Cette fois-ci, je suis exténuée. Je n'ai pas réussi à y aller. C'est dommage : avec la fête des lumières, il y a beaucoup de gens à Lyon en ce moment. Le collectif a organisé une veillée, tout à fait à propos, au bord des berges du Rhône, à la tombée de la nuit.
Une fois arrivée à la manifestation, je m'aperçois que mon smartphone n'a plus de batterie. Dommage parce qu'il y a plein de nouveaux slogans. Cela fait du bien d'entendre de la nouveauté. Parce qu'avec le temps, la motivation peut s'user. Renouveler les formes, c'est un moyen de se remobiliser.
Quelques-solgans dont je me souviens.
C'est pas une guerre C'est un génocide
État d'Israël État criminel Boycott
Justice pour Gaza Bannissez Zara
Justice pour Gaza Bannissez Coca
Mur par mur Pierre par pierre Nous détruirons La colonisation
On n'est pas fatigué Y a Gaza à libérer
Antisémites Islamophobes Hors de nos villes
On est là, On est là, Même si Macron ne veut pas, Nous on est là. Pour l'honneur de la Palestine Pour tous ceux qu'on assassine Même si Macron ne veut pas Nous on est là.
Cette adaptation de la chanson des Gilets Jaunes donne de l'énergie, une sorte de revanche sur le silence assourdissant. C'est la seule chanson au milieu des slogans.
Samedi 23 décembre
Beaucoup de gens dans le monde avec l'idée de "passer de joyeuses fêtes" comme d'habitude. Un génocide est en cours, sous nos yeux. Quel sens cela peut-il avoir de passer les fêtes de fin d'année, comme d'habitude, dans ce contexte ?

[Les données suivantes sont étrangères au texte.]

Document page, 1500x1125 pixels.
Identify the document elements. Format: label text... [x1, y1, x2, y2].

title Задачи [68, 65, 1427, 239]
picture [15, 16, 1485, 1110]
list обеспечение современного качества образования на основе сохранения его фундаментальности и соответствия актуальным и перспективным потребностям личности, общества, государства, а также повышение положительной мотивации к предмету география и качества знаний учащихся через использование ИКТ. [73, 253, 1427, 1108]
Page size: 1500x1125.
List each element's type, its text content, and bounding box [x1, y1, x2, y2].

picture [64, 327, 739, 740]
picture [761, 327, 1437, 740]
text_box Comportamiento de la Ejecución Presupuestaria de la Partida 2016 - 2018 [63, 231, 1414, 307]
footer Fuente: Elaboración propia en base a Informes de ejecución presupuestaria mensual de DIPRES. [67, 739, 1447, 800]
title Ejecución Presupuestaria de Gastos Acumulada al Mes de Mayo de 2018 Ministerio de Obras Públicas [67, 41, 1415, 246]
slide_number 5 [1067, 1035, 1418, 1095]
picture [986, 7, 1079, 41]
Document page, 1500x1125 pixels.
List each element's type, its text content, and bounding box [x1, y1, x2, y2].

Un appel international est passé pour continuer la mobilisation via #NoChristmaAsUsual
Dans le même temps, les appels à ne pas considérer les morts palestiniens, en particulier les gazaouis comme des nombres circule de plus en plus largement sur les réseaux sociaux, avec la campagne Gaza des visages, pas que des nombres.
Certains collectifs décident donc de faire voler des flyers avec le nom et le visages d'enfants morts de Gaza dans les centre commerciaux. C'est le cas à Lyon, notamment. Middle East Eye en a même fait une vidéo.